-- Page text --
+ + + + + + +
Most restaurants on St. Petersburg’s tony Beach Drive had not opened by Monday, but the few that did saw a steady lunch service, with most people opting to sit outside. A handful of outdoor tables at Parkshore Grill and the Canopy at Birchwood filled up with couples and groups of four, while the rest of the usually bustling strip stayed quiet.
In Tampa, Daily Eats managing partner Travis Kaiser said the popular S Howard Avenue restaurant had reached capacity by Monday’s breakfast service, with every available table occupied.
Though the restaurant has been running a successful takeout operation during the shutdown, Kaiser said he wasn’t sure what to expect of Monday’s reopening.
”The first couple of weeks, we didn’t know what was going to happen,” Kaiser said. “And then the next couple of weeks started to build up and people were less scared. A lot of people out there want to get out as long as they feel safe.”
The restaurant, which normally can seat 80 people inside, is now seating just 20 people and 23 at the outside tables. Every other booth inside is left unoccupied. Diners ate with regular silverware but received single use, paper menus. Kaiser said they could request to use disposable silverware and to-go containers if they wished.
Leo Krawetz, a Daily Eats regular, said Monday’s lunch experience was “better than sitting in a car.”
“I want to see restaurants survive, especially the good restaurants,” said Krawetz. “I figured the more we can get out right away and fill them to the capacity that they’re allowed, as long as we’re distanced, we’ll be good. The hardest part is trying to eat through a mask.”
+ + + + + + +
[Saved data entries]
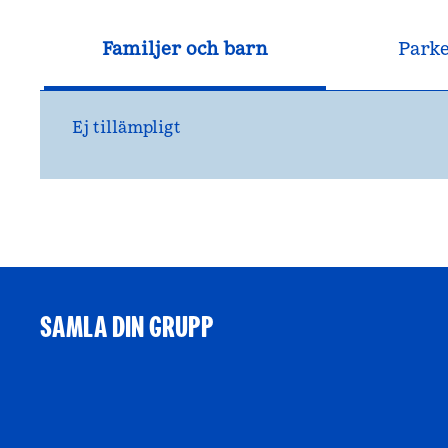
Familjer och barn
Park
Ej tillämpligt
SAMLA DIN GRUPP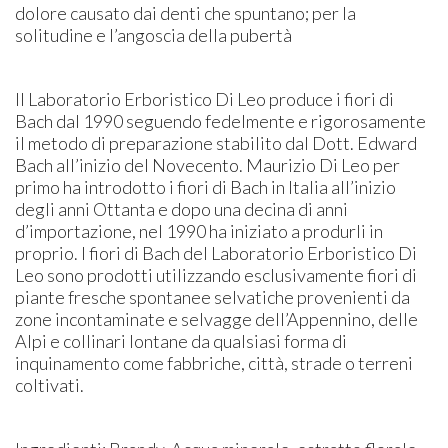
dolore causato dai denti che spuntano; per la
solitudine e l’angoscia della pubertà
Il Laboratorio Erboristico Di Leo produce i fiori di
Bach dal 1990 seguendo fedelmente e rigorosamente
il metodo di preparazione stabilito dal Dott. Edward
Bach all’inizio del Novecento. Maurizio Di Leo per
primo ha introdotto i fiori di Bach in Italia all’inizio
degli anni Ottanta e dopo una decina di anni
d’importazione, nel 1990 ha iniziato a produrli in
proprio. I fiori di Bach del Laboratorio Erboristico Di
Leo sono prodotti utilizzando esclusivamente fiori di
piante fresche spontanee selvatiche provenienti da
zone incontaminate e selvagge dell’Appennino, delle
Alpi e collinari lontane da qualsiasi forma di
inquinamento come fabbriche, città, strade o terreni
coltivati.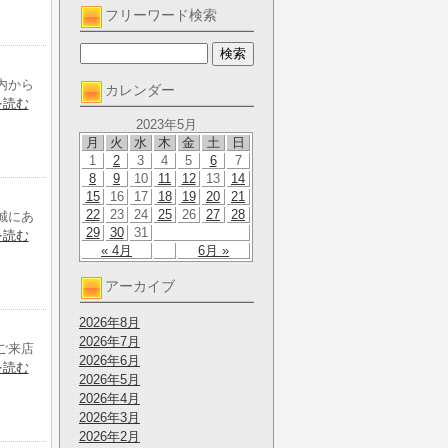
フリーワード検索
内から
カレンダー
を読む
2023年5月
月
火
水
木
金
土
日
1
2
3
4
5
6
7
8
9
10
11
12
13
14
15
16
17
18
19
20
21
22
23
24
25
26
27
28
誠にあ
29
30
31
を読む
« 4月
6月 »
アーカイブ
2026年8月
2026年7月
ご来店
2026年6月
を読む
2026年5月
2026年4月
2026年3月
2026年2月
+ + + + + + +
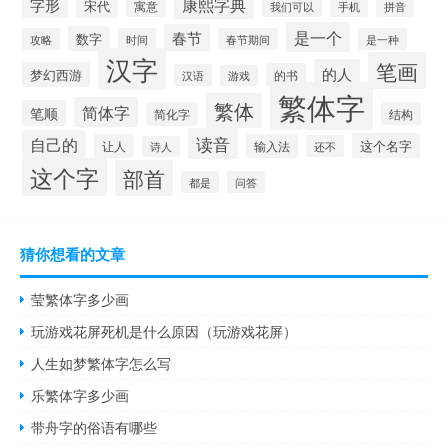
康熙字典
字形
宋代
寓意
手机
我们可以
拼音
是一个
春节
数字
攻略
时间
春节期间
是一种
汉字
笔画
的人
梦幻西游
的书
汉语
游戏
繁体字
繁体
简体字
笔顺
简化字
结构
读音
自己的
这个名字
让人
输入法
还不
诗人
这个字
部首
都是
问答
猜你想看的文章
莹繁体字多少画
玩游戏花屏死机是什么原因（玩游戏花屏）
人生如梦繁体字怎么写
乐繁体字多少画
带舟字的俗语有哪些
+ + + + + + +
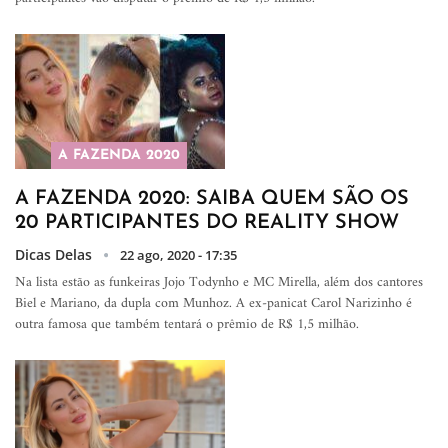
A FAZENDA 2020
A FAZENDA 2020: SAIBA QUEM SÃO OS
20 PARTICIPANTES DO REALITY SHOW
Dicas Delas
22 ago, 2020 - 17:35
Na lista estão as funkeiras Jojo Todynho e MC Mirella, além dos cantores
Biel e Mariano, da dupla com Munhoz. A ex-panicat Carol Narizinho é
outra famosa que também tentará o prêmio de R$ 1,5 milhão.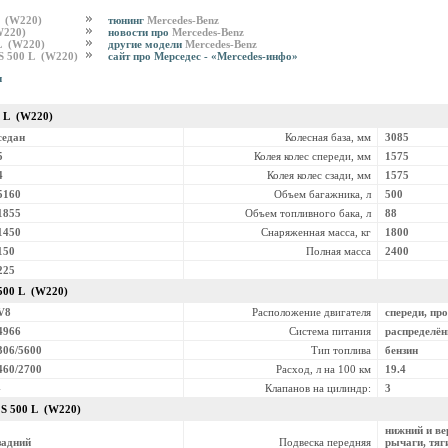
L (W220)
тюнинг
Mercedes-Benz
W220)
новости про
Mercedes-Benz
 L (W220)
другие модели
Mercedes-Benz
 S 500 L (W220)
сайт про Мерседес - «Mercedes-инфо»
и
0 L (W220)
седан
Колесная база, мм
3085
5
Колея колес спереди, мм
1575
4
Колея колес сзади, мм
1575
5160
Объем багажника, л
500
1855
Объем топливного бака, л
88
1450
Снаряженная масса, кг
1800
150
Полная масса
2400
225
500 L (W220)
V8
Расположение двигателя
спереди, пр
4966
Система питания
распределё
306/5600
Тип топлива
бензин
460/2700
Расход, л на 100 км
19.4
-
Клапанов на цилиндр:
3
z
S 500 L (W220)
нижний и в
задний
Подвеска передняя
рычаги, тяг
+ + + + + + +
-- Explore the material --
1. According to the restaurant reopening article, how many people can Daily Eats normally seat inside?
2. In the restaurant reopening article, why does Leo Krawetz think people should get out to restaurants right away?

-- Answer section --
1. 80 people.

2. He wants restaurants to survive, especially the good ones. He figures that if people go out right away and fill restaurants to their allowed capacity while staying distanced, things will be good.